12.04.2024 | aktual.: 12.04.2024 12:47
Dramat w Szwecji rozegrał się w środę 10 kwietnia wieczorem. 39-latek wraz z 12-letnim synem jechali rowerami na basen w dzielnicy Skarholmen w Sztokholmie. Mężczyzna zwrócił uwagę na grupkę młodzieży, która miała przy sobie narkotyki. Pomiędzy nim a nastolatkami doszło do wymiany zdań. Nagle padły strzały. 39-latek został trafiony w głowę. Wszystko działo się na oczach jego syna.
Reporter Wirtualnej dotarł do rodziny ofiary. Mężczyzna od urodzenia mieszkał w Szwecji, jego rodzice wyprowadzili się z Polski przed jego urodzeniem - 43 lata temu.
- Jesteśmy w strasznym szoku, nie dajemy sobie rady. Nikt nam nie chce pomóc oprócz przyjaciół czy rodziny. Policja tutaj nie udziela nam żadnych informacji - żali się siostra Michała Aneta Demir.
Dalsza część artykułu pod materiałem wideo
39-latek mieszkał w jednym domu ze swoimi rodzicami. Do jego matki cały czas nie dociera, że syn nie żyje. - Nie mogę dojść do siebie, bo ja z nim byłam na co dzień. Tego dnia oni pojechali rowerami, była ładna pogoda. Basen znajduje się około 8 minut od nas, tam zawsze jest tam dużo ludzi - wyznaje Barbara Janicka.

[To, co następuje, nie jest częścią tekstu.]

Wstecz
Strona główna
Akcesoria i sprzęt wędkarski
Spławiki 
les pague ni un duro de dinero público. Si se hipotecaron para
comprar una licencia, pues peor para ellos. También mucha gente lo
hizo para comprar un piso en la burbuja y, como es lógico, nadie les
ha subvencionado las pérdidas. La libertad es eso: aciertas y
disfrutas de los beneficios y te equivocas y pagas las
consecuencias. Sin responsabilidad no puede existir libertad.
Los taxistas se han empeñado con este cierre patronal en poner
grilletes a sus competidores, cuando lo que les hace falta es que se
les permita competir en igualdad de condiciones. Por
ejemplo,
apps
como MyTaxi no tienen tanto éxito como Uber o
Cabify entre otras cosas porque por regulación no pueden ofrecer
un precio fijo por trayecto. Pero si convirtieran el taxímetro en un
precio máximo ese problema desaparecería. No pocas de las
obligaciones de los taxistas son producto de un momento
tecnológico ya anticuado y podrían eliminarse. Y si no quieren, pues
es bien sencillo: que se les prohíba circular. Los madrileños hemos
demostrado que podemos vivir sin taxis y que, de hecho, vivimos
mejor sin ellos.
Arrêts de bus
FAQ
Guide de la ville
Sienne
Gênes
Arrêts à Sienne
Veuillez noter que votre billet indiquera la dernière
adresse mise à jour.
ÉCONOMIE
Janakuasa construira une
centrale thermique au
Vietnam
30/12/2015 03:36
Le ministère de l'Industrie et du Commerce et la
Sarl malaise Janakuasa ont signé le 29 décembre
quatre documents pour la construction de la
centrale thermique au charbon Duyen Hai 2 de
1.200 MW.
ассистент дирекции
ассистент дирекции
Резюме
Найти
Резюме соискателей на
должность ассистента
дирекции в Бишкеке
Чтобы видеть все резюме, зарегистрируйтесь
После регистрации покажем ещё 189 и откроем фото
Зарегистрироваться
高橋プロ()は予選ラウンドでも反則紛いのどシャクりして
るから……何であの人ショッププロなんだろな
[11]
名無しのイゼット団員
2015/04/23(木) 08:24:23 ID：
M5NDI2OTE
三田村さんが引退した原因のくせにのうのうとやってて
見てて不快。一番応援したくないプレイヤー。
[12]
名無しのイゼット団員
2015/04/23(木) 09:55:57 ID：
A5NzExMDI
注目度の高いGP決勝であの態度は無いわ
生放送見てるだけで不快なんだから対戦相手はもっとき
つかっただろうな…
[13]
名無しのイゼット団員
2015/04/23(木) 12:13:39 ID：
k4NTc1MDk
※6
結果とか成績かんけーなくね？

- O wszystkim dowiedziałam się po telefonie od wnuczka, który to wszystko widział. Zadzwonił cały zdruzgotany, dlatego natychmiast wsiadłam w taksówkę. Kiedy dojechałam, wszystko dookoła było już zagrodzone, służby nie chciały mnie wpuścić. W życiu nie widziałam tyle policji. Wnuczek cały czas się trząsł, nie mógł się opanować. Zamknęli nas w policyjnym samochodzie i kazali czekać - opowiada z płaczem mama Michała.
Jak dodaje, "podczas przesłuchania policja nie zapewniła ani jej, ani wnuczkowi psychologa". - Bardzo długo to trwało. W dodatku okazało się, że przeszukiwali nasze mieszkanie - żali się w rozmowie z WP.
Śmierć Polaka w Szwecji. Awantura na manifestacji
Rodzina twierdzi, że nowych informacji dowiaduje się z telewizji i internetu. - Tutaj na miejscu jest nam bardzo trudno. Nie mamy żadnego wsparcia. Wczoraj była manifestacja, ludzie przynieśli znicze, kwiaty. Mama nie dała rady tam iść, ale ja się pojawiłam - przyznaje siostra Michała.
Kobieta opowiada nam o awanturze, do jakiej doszło podczas zgromadzenia. - Przyjechali politycy, ale żaden nie zainteresował się rodziną, chociaż my tam byliśmy, płakaliśmy. Oni tylko patrzyli do kamer, robili wszystko pod publikę. Nie wytrzymałam i podeszłam do byłej premier Magdaleny Andersson - relacjonuje.
Andersson dopiero wtedy zwróciła się do bliskich zmarłego Polaka i powiedziała: "Rozumiem, że jesteście źli i zawiedzeni". - Mój mąż się wtedy wtrącił i zapytał: co ona tutaj robi? Oni tutaj przyjechali tylko szukać sensacji. Rok temu byliśmy na zorganizowanej przez nią debacie, na której pytaliśmy, co władze zamierzają zrobić z przemocą. To było rok temu, a teraz mój brat nie żyje - żali się Aneta Demir.
Rodzina przyznała w rozmowie z WP, że potrzebuje specjalistycznego wsparcia. 12-latek codziennie budzi się rano z płaczem i pyta o tatę. W piątek razem z mamą pojechał do poradni psychologicznej.